──────── DATA TO PROCESS ────────
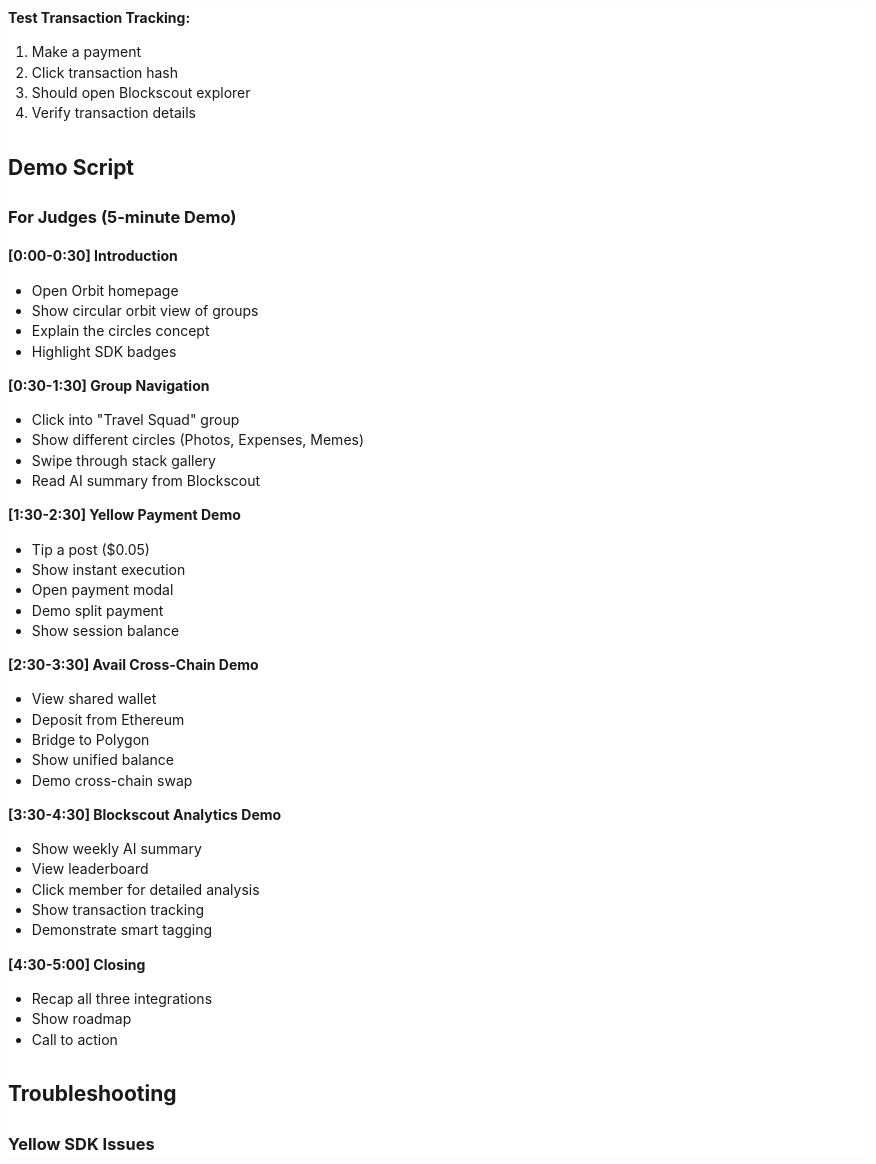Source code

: **Test Transaction Tracking:**
1. Make a payment
2. Click transaction hash
3. Should open Blockscout explorer
4. Verify transaction details

## Demo Script

### For Judges (5-minute Demo)

**[0:00-0:30] Introduction**
- Open Orbit homepage
- Show circular orbit view of groups
- Explain the circles concept
- Highlight SDK badges

**[0:30-1:30] Group Navigation**
- Click into "Travel Squad" group
- Show different circles (Photos, Expenses, Memes)
- Swipe through stack gallery
- Read AI summary from Blockscout

**[1:30-2:30] Yellow Payment Demo**
- Tip a post ($0.05)
- Show instant execution
- Open payment modal
- Demo split payment
- Show session balance

**[2:30-3:30] Avail Cross-Chain Demo**
- View shared wallet
- Deposit from Ethereum
- Bridge to Polygon
- Show unified balance
- Demo cross-chain swap

**[3:30-4:30] Blockscout Analytics Demo**
- Show weekly AI summary
- View leaderboard
- Click member for detailed analysis
- Show transaction tracking
- Demonstrate smart tagging

**[4:30-5:00] Closing**
- Recap all three integrations
- Show roadmap
- Call to action

## Troubleshooting

### Yellow SDK Issues
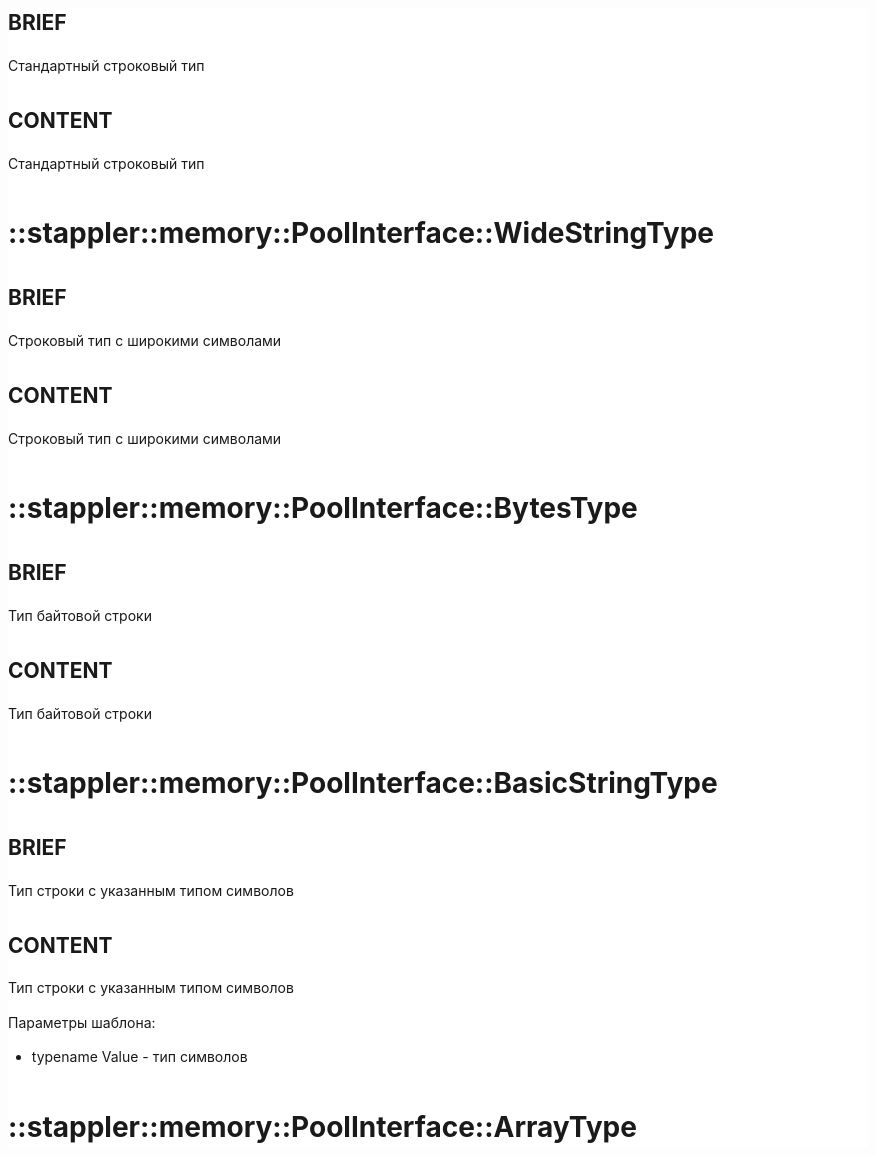 ## BRIEF

Стандартный строковый тип

## CONTENT

Стандартный строковый тип


# ::stappler::memory::PoolInterface::WideStringType

## BRIEF

Строковый тип с широкими символами

## CONTENT

Строковый тип с широкими символами

# ::stappler::memory::PoolInterface::BytesType

## BRIEF

Тип байтовой строки

## CONTENT

Тип байтовой строки

# ::stappler::memory::PoolInterface::BasicStringType<typename>

## BRIEF

Тип строки с указанным типом символов

## CONTENT

Тип строки с указанным типом символов

Параметры шаблона:
* typename Value - тип символов


# ::stappler::memory::PoolInterface::ArrayType<typename>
────────
Copy the text of all the records above verbatim, leaving out the pictures.

RESULT:
Source code

: **Test Transaction Tracking:**
1. Make a payment
2. Click transaction hash
3. Should open Blockscout explorer
4. Verify transaction details

## Demo Script

### For Judges (5-minute Demo)

**[0:00-0:30] Introduction**
- Open Orbit homepage
- Show circular orbit view of groups
- Explain the circles concept
- Highlight SDK badges

**[0:30-1:30] Group Navigation**
- Click into "Travel Squad" group
- Show different circles (Photos, Expenses, Memes)
- Swipe through stack gallery
- Read AI summary from Blockscout

**[1:30-2:30] Yellow Payment Demo**
- Tip a post ($0.05)
- Show instant execution
- Open payment modal
- Demo split payment
- Show session balance

**[2:30-3:30] Avail Cross-Chain Demo**
- View shared wallet
- Deposit from Ethereum
- Bridge to Polygon
- Show unified balance
- Demo cross-chain swap

**[3:30-4:30] Blockscout Analytics Demo**
- Show weekly AI summary
- View leaderboard
- Click member for detailed analysis
- Show transaction tracking
- Demonstrate smart tagging

**[4:30-5:00] Closing**
- Recap all three integrations
- Show roadmap
- Call to action

## Troubleshooting

### Yellow SDK Issues
 ## BRIEF

Стандартный строковый тип

## CONTENT

Стандартный строковый тип


# ::stappler::memory::PoolInterface::WideStringType

## BRIEF

Строковый тип с широкими символами

## CONTENT

Строковый тип с широкими символами

# ::stappler::memory::PoolInterface::BytesType

## BRIEF

Тип байтовой строки

## CONTENT

Тип байтовой строки

# ::stappler::memory::PoolInterface::BasicStringType<typename>

## BRIEF

Тип строки с указанным типом символов

## CONTENT

Тип строки с указанным типом символов

Параметры шаблона:
* typename Value - тип символов


# ::stappler::memory::PoolInterface::ArrayType<typename>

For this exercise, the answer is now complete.